Plotting marginal effects from a binary logistic regression

Daniel Devine

Join Date: Dec 2017

Posts: 21
#1

Plotting marginal effects from a binary logistic regression

07 Dec 2017, 10:08

Hello all,

I'm wrestling with a problem of how to plot marginal effects from a binary logistic regression, that includes an interaction. I'm sure I'm making some mistakes at the end of a long day, but here is my attempt so far and why I'm facing a problem. I am trying to do similar to the graphs posted below from this article, but the code is different enough that I can't simply replicate the author's.

Both variables in the interaction are binary.

Code:

logit dv iv1 iv2 iv3 i.iv4 i.iv5 i.iv4##i.v5 margins, dydx(*) predict(pr) post coefplot, drop(_cons) xline(0)

The problem is this does not give me the interaction effect when graphed, as is my goal and as the author does in the graphs posted.

I can do it in two steps:

Code:

logit dv iv1 iv2 iv3 i.iv4 i.iv5 i.iv4##i.v5 margins, dydx(*) predict(pr) post estimates store m1 logit dv iv1 iv2 iv3 i.iv4 i.iv5 i.iv4##i.v5 margins, dydx(iv4) at(iv5=(0 1)) post estimates store m2 coefplot (m1) (m2), drop(_cons) xline(0)

But this then gives me an ugly graph (i.e, different colours for the different models), and I'm not sure whether it is statistically sound.

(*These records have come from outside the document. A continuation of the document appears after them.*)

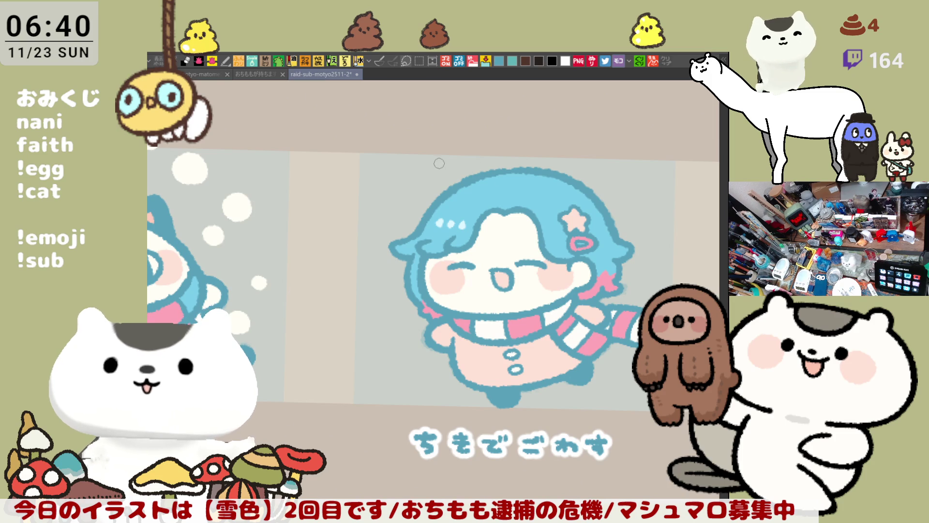
pyautogui.moveTo(462, 191)
pyautogui.mouseDown()
pyautogui.moveTo(443, 186)
pyautogui.moveTo(453, 191)
pyautogui.moveTo(460, 181)
pyautogui.moveTo(446, 188)
pyautogui.moveTo(444, 180)
pyautogui.moveTo(452, 174)
pyautogui.moveTo(441, 182)
pyautogui.mouseUp()
pyautogui.press('ctrl+z')
pyautogui.press('ctrl+z')
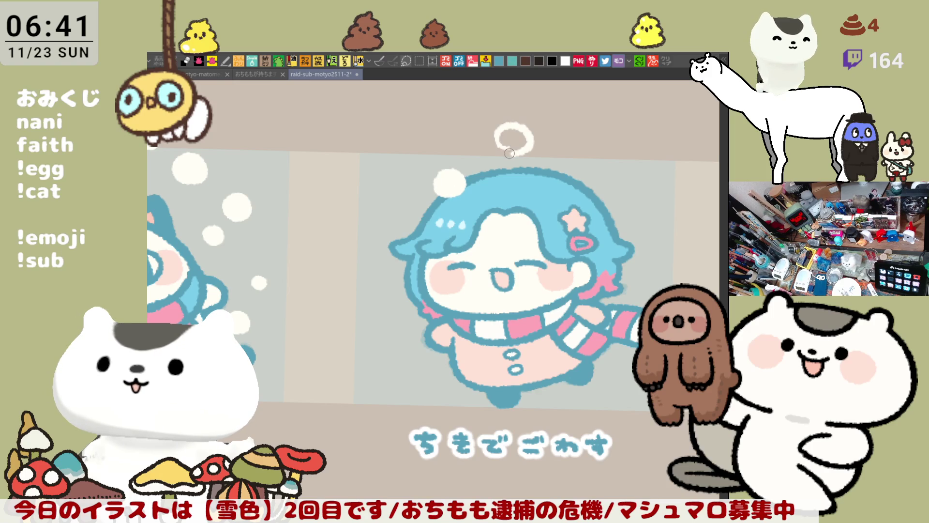
# Step: Dab three more white snow dots above and to the right of the girl's head
pyautogui.moveTo(503, 151)
pyautogui.mouseDown()
pyautogui.moveTo(522, 138)
pyautogui.moveTo(508, 127)
pyautogui.moveTo(491, 140)
pyautogui.moveTo(497, 148)
pyautogui.moveTo(518, 133)
pyautogui.moveTo(517, 155)
pyautogui.moveTo(520, 137)
pyautogui.moveTo(522, 145)
pyautogui.mouseUp()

Ideally I would like to have similar to the below, where you can see the interaction effects in the first four rows.

Thanks in advance.
Tags: None

1 like
Bruce Weaver

Join Date: May 2014

Posts: 1144
#2

07 Dec 2017, 12:12

Daniel, here is your logit command:

Code:

logit dv iv1 iv2 iv3 i.iv4 i.iv5 i.iv4##i.v5

Is that i.v5 supposed to be i.iv5, by any chance? If so, you can simplify your command to:

Code:

logit dv iv1 iv2 iv3 i.iv4##i.iv5

Or even to:

Code:

logit dv iv1 iv2 iv3 iv4##iv5

The i. prefixes are not really needed, because variables joined by # or ## are treated as categorical by default. (For more info, type help fvvarlist, then scroll down to Basic Examples.)

HTH.

--
Bruce Weaver
Email: [email protected]
Version: Stata/MP 19.5 (Windows)
Comment
Weiwen Ng

Join Date: Jun 2015

Posts: 1241
#3

07 Dec 2017, 15:22

Originally posted by Daniel Devine View Post

...

Code:

logit dv iv1 iv2 iv3 i.iv4 i.iv5 i.iv4##i.v5 margins, dydx(*) predict(pr) post estimates store m1 logit dv iv1 iv2 iv3 i.iv4 i.iv5 i.iv4##i.v5 margins, dydx(iv4) at(iv5=(0 1)) post estimates store m2 coefplot (m1) (m2), drop(_cons) xline(0)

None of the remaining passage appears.